Environment & Energy
The LIFE multiannual work programme for 2018-2020 was adopted by the European Commission on 12 February 2018, after representatives from EU countries unanimously declared their support for the programme on 22 November 2017. The document specifies how, over the coming years, LIFE will focus its policy objectives, share out its budget, and streamline administrative tasks like applying for funds.
The new multiannual work programme details how the LIFE programme will allocate resources among areas of policy priority in 2018-2020. It clarifies budgets by specifying what kind of projects can receive support within sub-programmes for Environment and Climate Action. In total, €1 243.81 million will be earmarked for work on nature conservation and environmental protection, and a further €413.25 million for climate action.
The multiannual work programme for 2018-2020 will also increase LIFE’s budget for nature conservation and biodiversity by 10%. In parallel, the total number of project topics in the sub-programme for Environment has come down from 87 to 42.

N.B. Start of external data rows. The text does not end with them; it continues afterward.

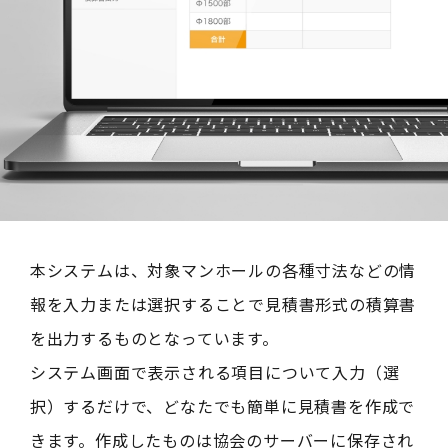
本システムは、対象マンホールの各種寸法などの情
報を入力または選択することで見積書形式の積算書
を出力するものとなっています。
システム画面で表示される項目について入力（選
択）するだけで、どなたでも簡単に見積書を作成で
きます。作成したものは協会のサーバーに保存され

Another marked change on previous years is the introduction of a two-stage application procedure for traditional projects under the Environment sub-programme. From now on, candidates will present a lighter outline of their work at the first step of the application process. They will receive feedback on this outline and, if successful, will then submit the full version of their proposal.
HORIZON 2020 Programme - Energy
Seen as a means to drive economic growth and create jobs, Horizon 2020 has the political backing of Europe’s leaders and the Members of the European Parliament. They agreed that research is an investment in our future and so put it at the heart of the EU’s blueprint for smart, sustainable and inclusive growth and jobs.
Energy research and innovation has an essential role to play in addressing the challenge of satisfying security of energy supply, competitiveness of the EU industry and ensuring affordable prices for the citizens, whilst at the same time combating climate change. While doing this, we are looking for synergies with other sectors, e.g. telecoms and ICT industry.
HORIZON 2020 Programme - Environment & Climate Action
Environmental Research and Innovation’s response to the Europe 2020 Strategy, which identifies smart, sustainable and inclusive growth as a means to help the EU and the Member States, develops a resource efficient, greener and more competitive economy while delivering high levels of employment, productivity and social cohesion. The focus of the EU Research and Innovation programme in environment is challenge-driven, funding the whole research and innovation cycle.
Environmental research and innovation finds its centre of gravity in Horizon 2020's: "Climate action, environment, resource efficiency and raw materials", which has the objective of achieving a resource efficient and climate change resilient economy and society, protecting and sustainably managing natural resources and ecosystems and ensuring a sustainable supply and use of raw materials, in order to meet the needs of a growing global population within the sustainable limits of the planet's natural resources and eco-systems.
BONUS, the joint Baltic Sea research and development programme for years 2010-2017, was started by the BONUS member states together with the EU and officially launched in September 2010 by a co-decision of the European Parliament and the European Council as a Treaty on the Functioning of the European Union (TFEU) Article 185 activity.
In support of sustainable development and ecosystem based management of the Baltic Sea region, the HELCOM Baltic Sea Action Plan and the EU Marine Strategy Framework Directive and other European, regional and national coastal and marine environmental policies and plans, BONUS:
issues calls on ecosystem research and innovation for scientific community and SMEs
funds projects of high excellence and relevance 1) to produce knowledge, scientific evidence and innovation solutions needed by policymakers and 2) to engage end-users and the society in the knowledge based governance of the fragile Baltic Sea.